> **WHAT IS REQUIRED**
Print, unchanged, the line containing "Bond angles" along with all lines that follow it to the end of the listing.

> **INFORMATION**
============================================================

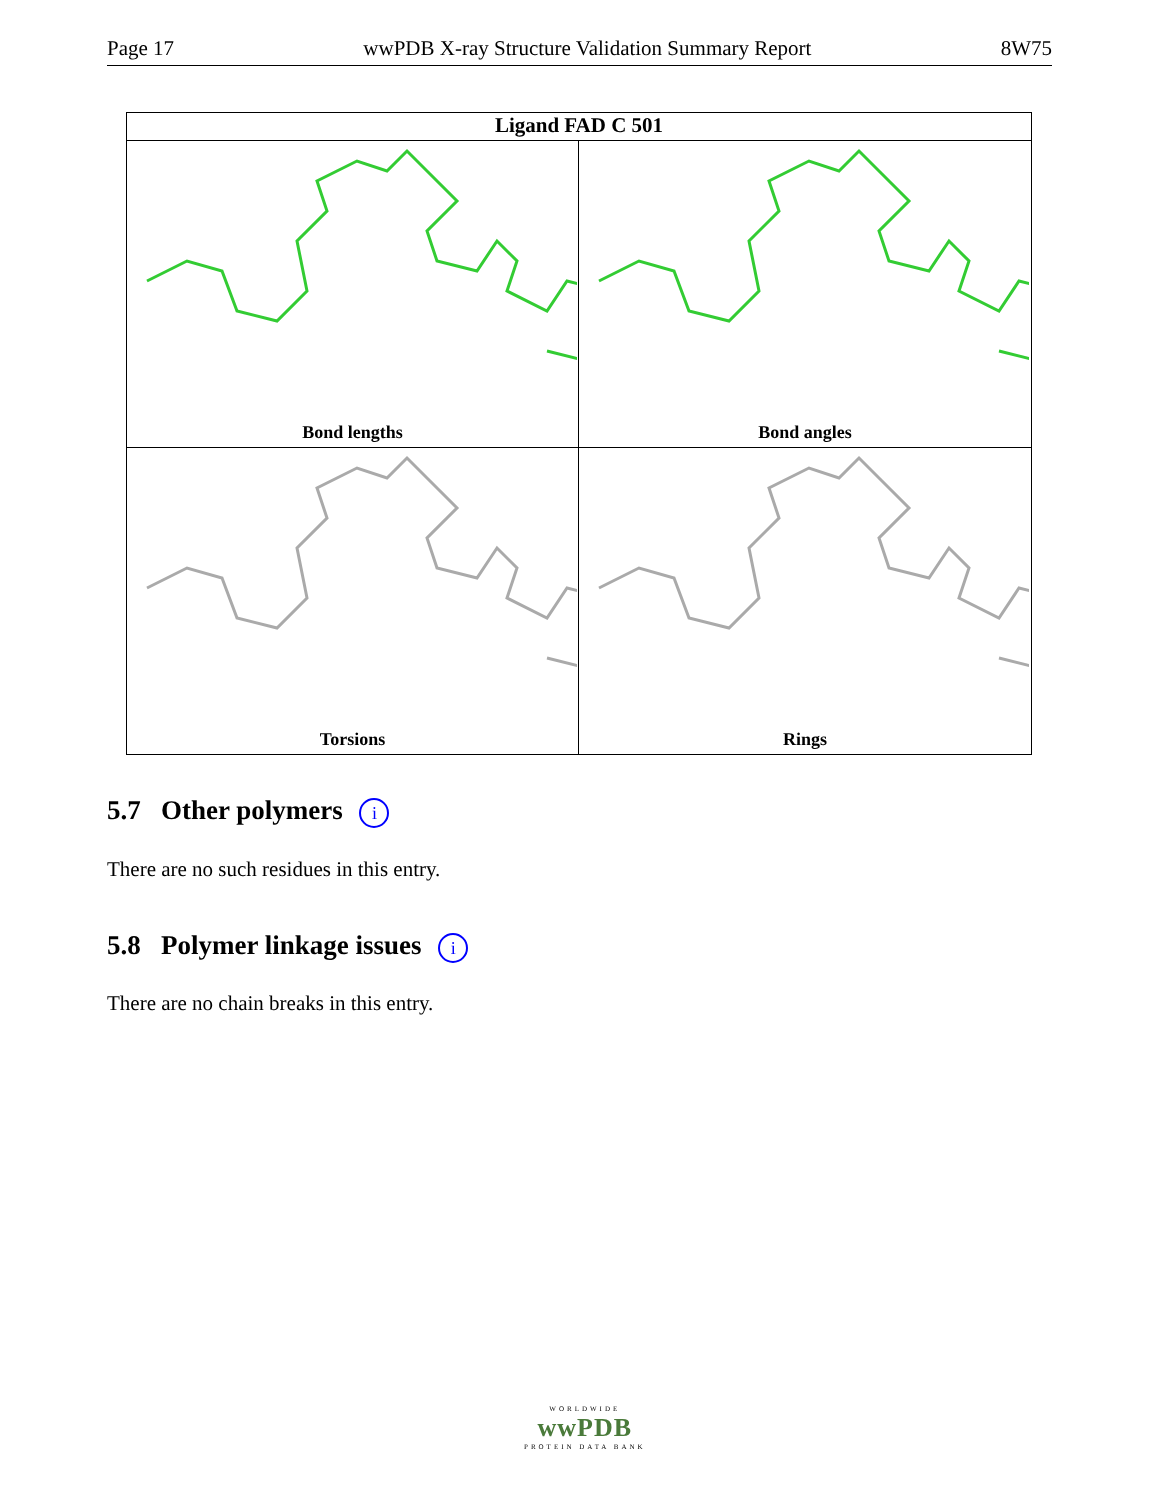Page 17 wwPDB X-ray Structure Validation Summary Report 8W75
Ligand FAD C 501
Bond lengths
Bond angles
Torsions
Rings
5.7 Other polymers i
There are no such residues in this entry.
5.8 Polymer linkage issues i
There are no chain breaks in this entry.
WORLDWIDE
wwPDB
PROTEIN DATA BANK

============================================================

> **TASK RESPONSE**
Bond angles
Torsions
Rings
5.7 Other polymers i
There are no such residues in this entry.
5.8 Polymer linkage issues i
There are no chain breaks in this entry.
WORLDWIDE
wwPDB
PROTEIN DATA BANK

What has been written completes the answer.